▸ **EXERCISE**
All of the records should be given again exactly as they appear.

[Transcribed page contents]
+--

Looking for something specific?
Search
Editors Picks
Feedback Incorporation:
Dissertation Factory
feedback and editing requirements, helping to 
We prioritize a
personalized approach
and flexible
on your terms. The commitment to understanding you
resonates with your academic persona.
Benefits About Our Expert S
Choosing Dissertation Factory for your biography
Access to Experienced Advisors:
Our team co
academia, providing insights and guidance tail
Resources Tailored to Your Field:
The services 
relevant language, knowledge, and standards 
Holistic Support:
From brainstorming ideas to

+--

▸ **RESULT OF THE TASK**
Looking for something specific?
Search
Editors Picks
Feedback Incorporation:
Dissertation Factory
feedback and editing requirements, helping to 
We prioritize a
personalized approach
and flexible
on your terms. The commitment to understanding you
resonates with your academic persona.
Benefits About Our Expert S
Choosing Dissertation Factory for your biography
Access to Experienced Advisors:
Our team co
academia, providing insights and guidance tail
Resources Tailored to Your Field:
The services 
relevant language, knowledge, and standards 
Holistic Support:
From brainstorming ideas to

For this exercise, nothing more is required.